People often forget that reducing parts in anything - from physical goods to data management, to process automation - is fundamentally a wise move. I recently touched on this topic here.
One aspect of Airtable to be cautious of is the expanded nature of formula-type fields to make stuff work. Unlike a spreadsheet which has the capacity to store formulas and values in the same cell, Airtable pushes its users to create what I refer to as “kludge fields” to overcome the lack of a unified ability to both store and compute dynamic values. This has the impact of creating some incentives to lean on formulas a bit too much and despite a relatively small number of data fields, there sometimes exists an equal number of supporting computation fields which drag down performance. Your annual data flow doesn’t seem like this should create any serious performance issues though.
Yes! I find that my “programmer brain” experience, limited as it is, has served me very well when thinking about organization and process design. I often find that people worry about creating single points of failure while forgetting that adding parts is also adding new, more complicated, failure modes.
Those hacks bother me, too – they always seem like covers for a missing feature. One of my goals with this rebuild is to minimize that kind of thing. I’m hoping that well designed views and very granular automations will cover most cases. (I expect I’ll be using lots of buttons to flip checkboxes.)
On the same page with you. I’ll add: “3.5. Change management comms and process documentation.”
Many thanks again, Bill.
Interesting read - I have the same problem, so maybe restating the problem in a generic way…

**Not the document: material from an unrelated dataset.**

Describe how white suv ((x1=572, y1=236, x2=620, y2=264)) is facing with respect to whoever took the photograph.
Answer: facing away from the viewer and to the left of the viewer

What structure (tables/links) should someone create, to enable one table to contain fields shared with entries in other tables, where the other tables “extend” the information in the common table.
Basically, its a MANDATORY one-to-one relationship that is needed?
But what you end up with, is the “shared” table having a field for each “extend” table, when it should really have 1 field called “child” that can be linked to any 1 of the sub tables…
But I don’t think thats possible in airtable right?